Morgan Stanley has revealed that its customers’ personal information was stolen after a hacker breached an Accellion FTA server of its third-party vendor.
Morgan Stanley is a US financial services company that provides a wide variety of products and services to individuals and corporations, such as investment banking, securities, and wealth and investment management.
In May 2021, Guidehouse, a third-party vendor that provides account maintenance services, notified Morgan Stanley they suffered an attack that compromised the account information of Morgan Stanley stock plan participants.
The Guidehouse server was breached in January by an attacker who exploited an Accellion FTA vulnerability.
Guidehouse discovered that its customers’ personal information was breached in March and that Morgan Stanley was impacted in May.

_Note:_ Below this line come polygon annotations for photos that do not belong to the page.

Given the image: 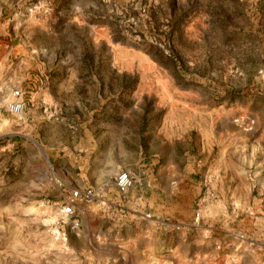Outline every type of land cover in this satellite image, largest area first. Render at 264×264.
Segmentation results:
<instances>
[{
	"label": "rangeland",
	"instance_id": "obj_1",
	"mask_svg": "<svg viewBox=\"0 0 264 264\" xmlns=\"http://www.w3.org/2000/svg\"><path fill=\"white\" fill-rule=\"evenodd\" d=\"M0 111V264H264V0H0Z\"/></svg>",
	"mask_w": 264,
	"mask_h": 264
},
{
	"label": "built area",
	"instance_id": "obj_2",
	"mask_svg": "<svg viewBox=\"0 0 264 264\" xmlns=\"http://www.w3.org/2000/svg\"><path fill=\"white\" fill-rule=\"evenodd\" d=\"M13 95L17 98L19 96V93H13ZM9 108L14 113L20 114L23 109V104L21 103V101H17L15 103L10 104ZM116 184L119 187H125L128 184V175L126 173L119 174L116 179ZM72 195H73L72 196L73 198H76V199L78 198L77 191L73 192ZM61 211H62V214H64L65 216H70L73 214V209L70 205H65Z\"/></svg>",
	"mask_w": 264,
	"mask_h": 264
},
{
	"label": "crops",
	"instance_id": "obj_3",
	"mask_svg": "<svg viewBox=\"0 0 264 264\" xmlns=\"http://www.w3.org/2000/svg\"><path fill=\"white\" fill-rule=\"evenodd\" d=\"M0 113H1V111H0Z\"/></svg>",
	"mask_w": 264,
	"mask_h": 264
}]
</instances>
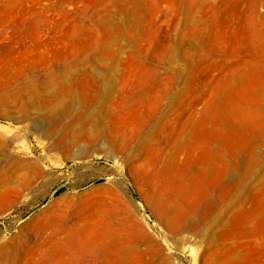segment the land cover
Instances as JSON below:
<instances>
[{"label": "rangeland", "instance_id": "rangeland-1", "mask_svg": "<svg viewBox=\"0 0 264 264\" xmlns=\"http://www.w3.org/2000/svg\"><path fill=\"white\" fill-rule=\"evenodd\" d=\"M0 264H264V0H0Z\"/></svg>", "mask_w": 264, "mask_h": 264}]
</instances>
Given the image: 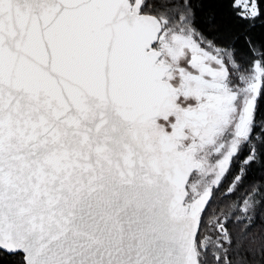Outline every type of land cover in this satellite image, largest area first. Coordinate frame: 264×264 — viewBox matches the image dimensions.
Returning a JSON list of instances; mask_svg holds the SVG:
<instances>
[{
    "label": "snow or ice",
    "instance_id": "snow-or-ice-1",
    "mask_svg": "<svg viewBox=\"0 0 264 264\" xmlns=\"http://www.w3.org/2000/svg\"><path fill=\"white\" fill-rule=\"evenodd\" d=\"M202 3L0 0V258L264 264V181L224 203L264 172V38Z\"/></svg>",
    "mask_w": 264,
    "mask_h": 264
},
{
    "label": "trees",
    "instance_id": "trees-1",
    "mask_svg": "<svg viewBox=\"0 0 264 264\" xmlns=\"http://www.w3.org/2000/svg\"><path fill=\"white\" fill-rule=\"evenodd\" d=\"M262 6H264V0H262ZM197 15L199 26L207 34H210V36H241L238 47H240L241 52H243L245 55H248L250 58L251 54L247 53V48L243 44V36L252 35L255 39L264 38V24H262L261 21H257L256 27L254 29H250L247 21L239 19L233 13V10L229 6L228 0H203ZM254 181H264V172L257 169L255 166H253V168L249 171L244 184L241 186V189L233 196L229 197V199L224 203H229L231 200L239 198L242 195L244 189ZM227 186H225L223 183L221 187L224 189L227 188ZM255 231H264V223L258 220ZM11 259V257L4 255L2 258H0V264H9Z\"/></svg>",
    "mask_w": 264,
    "mask_h": 264
},
{
    "label": "flooded vegetation",
    "instance_id": "flooded-vegetation-1",
    "mask_svg": "<svg viewBox=\"0 0 264 264\" xmlns=\"http://www.w3.org/2000/svg\"><path fill=\"white\" fill-rule=\"evenodd\" d=\"M235 172H236V166L234 165V166H233L232 173H230V174L228 175V177L226 178V180L224 181V185H225V186H227L228 183L231 181L232 176L235 174Z\"/></svg>",
    "mask_w": 264,
    "mask_h": 264
}]
</instances>
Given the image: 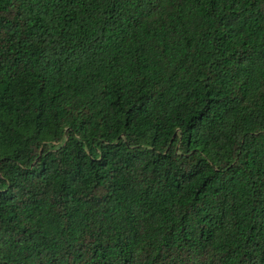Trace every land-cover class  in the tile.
<instances>
[{
  "label": "trees",
  "instance_id": "1",
  "mask_svg": "<svg viewBox=\"0 0 264 264\" xmlns=\"http://www.w3.org/2000/svg\"><path fill=\"white\" fill-rule=\"evenodd\" d=\"M0 264H264V0H0Z\"/></svg>",
  "mask_w": 264,
  "mask_h": 264
}]
</instances>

“There was no data security breach of any Morgan Stanley applications,” Morgan Stanley said in data breach notification letters sent to impacted individuals. “The incident involves files which were in Guidehouse’s possession, including encrypted files from Morgan Stanley.”
Even though the files were encrypted, the attackers were still able to obtain the key during the attack.
According to Morgan Stanley, the documents stolen during the incident contained the names of company executives and employees, Stock plan participants’ names, Addresses (last known address), Dates of birth, and Social security numbers.
The stolen files did not contain customer passwords or other credentials to Morgan Stanley customers’ financial accounts.
“The protection of client data is of the utmost importance and is something we take very seriously,” a Morgan Stanley spokesperson told BleepingComputer. “We are in close contact with Guidehouse and are taking steps to mitigate potential risks to clients.”
While the attackers’ identity was not disclosed by Morgan Stanley, in February, Accellion and Mandiant revealed that the attackers were part of the FIN11 cybercrime group.
However, the Clop ransomware group has also used a zero-day flaw in Accellion’s FTA software to steal data from multiple customers.
Accellion said that less than 100 of them being breached in these attacks. Among organizations that have been hit were Shell, Singtel, Kroger, the Australian Securities and Investment Commission, the New Zealand Reserve Bank, and the US Office of the State Auditor.